La straniera

Non è solo il titolo del bel libro di Younis Tawfik pubblicato qualche anno fa. E' anche quello che sono io, qui. Ne parlavo con l'amica V., che è straniera pure lei, francese, quindi più sfigata di me: qua gli italiani hanno un bonus. Sono i vicini caciaroni col vino e il cibo buono, quelli che vai a trovare con tante ore di macchina ma che vale tanto la pena. I francesi, invece, sembra che agli asburgici qui stiano abbastanza sui cojones. V dice, forse per ragioni storiche, che ne so, forse perché per qualche motivo i francesi stanno sui maroni a tanti, dico io, ma a me non interessa questo, perché tanto come sapete credo nel concetto di cuginitudine, da quando abito nel mondo germanico, come un pesce fuor d'acqua.

ELENCO FORNITO =>
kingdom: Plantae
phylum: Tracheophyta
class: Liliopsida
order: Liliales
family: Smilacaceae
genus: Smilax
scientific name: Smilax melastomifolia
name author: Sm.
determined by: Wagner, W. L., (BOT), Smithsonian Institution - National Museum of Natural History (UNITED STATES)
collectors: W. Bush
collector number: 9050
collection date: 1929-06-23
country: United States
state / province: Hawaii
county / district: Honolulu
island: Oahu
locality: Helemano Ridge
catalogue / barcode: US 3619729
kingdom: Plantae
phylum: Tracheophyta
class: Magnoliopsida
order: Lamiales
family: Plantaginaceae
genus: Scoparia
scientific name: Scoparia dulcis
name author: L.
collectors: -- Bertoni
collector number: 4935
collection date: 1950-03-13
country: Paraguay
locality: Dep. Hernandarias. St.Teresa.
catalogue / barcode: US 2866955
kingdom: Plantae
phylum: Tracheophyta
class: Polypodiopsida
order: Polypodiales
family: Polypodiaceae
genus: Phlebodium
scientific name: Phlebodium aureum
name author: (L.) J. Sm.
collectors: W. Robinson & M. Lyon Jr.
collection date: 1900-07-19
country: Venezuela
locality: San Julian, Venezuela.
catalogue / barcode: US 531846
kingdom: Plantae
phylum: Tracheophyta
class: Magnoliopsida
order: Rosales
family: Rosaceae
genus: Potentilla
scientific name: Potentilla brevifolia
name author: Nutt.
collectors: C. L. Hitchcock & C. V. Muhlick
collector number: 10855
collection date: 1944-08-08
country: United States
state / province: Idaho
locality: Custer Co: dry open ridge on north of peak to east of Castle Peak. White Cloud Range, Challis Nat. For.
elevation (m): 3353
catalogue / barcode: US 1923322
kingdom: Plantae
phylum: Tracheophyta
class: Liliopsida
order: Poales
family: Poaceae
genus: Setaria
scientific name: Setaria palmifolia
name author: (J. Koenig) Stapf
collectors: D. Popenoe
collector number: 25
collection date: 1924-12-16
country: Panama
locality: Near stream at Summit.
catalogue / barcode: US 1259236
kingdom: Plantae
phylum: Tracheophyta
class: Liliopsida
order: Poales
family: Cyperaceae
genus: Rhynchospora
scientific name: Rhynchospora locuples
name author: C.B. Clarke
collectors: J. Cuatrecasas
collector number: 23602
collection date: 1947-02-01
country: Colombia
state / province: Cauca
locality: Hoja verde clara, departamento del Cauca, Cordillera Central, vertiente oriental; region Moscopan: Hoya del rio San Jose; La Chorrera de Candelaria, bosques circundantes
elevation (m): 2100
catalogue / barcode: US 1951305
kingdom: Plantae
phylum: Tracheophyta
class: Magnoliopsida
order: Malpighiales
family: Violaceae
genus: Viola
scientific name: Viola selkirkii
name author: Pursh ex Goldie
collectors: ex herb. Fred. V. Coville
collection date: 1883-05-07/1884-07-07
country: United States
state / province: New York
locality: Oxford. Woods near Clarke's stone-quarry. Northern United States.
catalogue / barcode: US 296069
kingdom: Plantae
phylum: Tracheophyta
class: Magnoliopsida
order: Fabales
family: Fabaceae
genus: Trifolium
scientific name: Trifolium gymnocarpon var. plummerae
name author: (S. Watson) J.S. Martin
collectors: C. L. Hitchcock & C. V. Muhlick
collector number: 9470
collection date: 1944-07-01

COMPITI DELL'ESERCIZIO =>
- a) Nel brano sulla vita da straniera, di che nazionalità è l'amica V.?
- b) Continua il brano sulla vita da straniera dal punto in cui si ferma.
L'elenco non serve a niente in questo lavoro.

RISPOSTE PER COMPITO =>
- a) È francese.

- b)
Insomma, V ed io qualche tempo fa discutevamo di come, anche se lavoriamo entrambe nel mondo delle scuole di lingue, prima che come Natalia o come, che so, Violette (non il suo nome), siamo quelle lì che vengono dalla Francia/dall'Italia. Quindi, se io per esempio faccio casino in pausa, non è perché sono caciarona di carattere, ma è perché sono italiana. Se lei ha una bella gonna, non è perché ha buon gusto, ma perché è francese. E allo stesso modo, se io arrivo a scuola vestita come una fricchettona con gli straccetti, come direbbe la Niki, mi dicono eh, ma come, un'italiana come te che si veste così? Che sei di Milano, pure?? E io che gli dico eh cosa vuoi, chissà come mai a Milano non ci abito più. Mi sto adeguando ai vostri canoni di sciatteria, così mi mimetizzo meglio, sgrunt. Violette sente la cosa molto più forte di me, perché è qui da più tempo, perché ha due bambini e si sente intrappolata qui, forse. Dice che quando torna in Francia è contenta perché torna ad essere solo Violette, e non la francese.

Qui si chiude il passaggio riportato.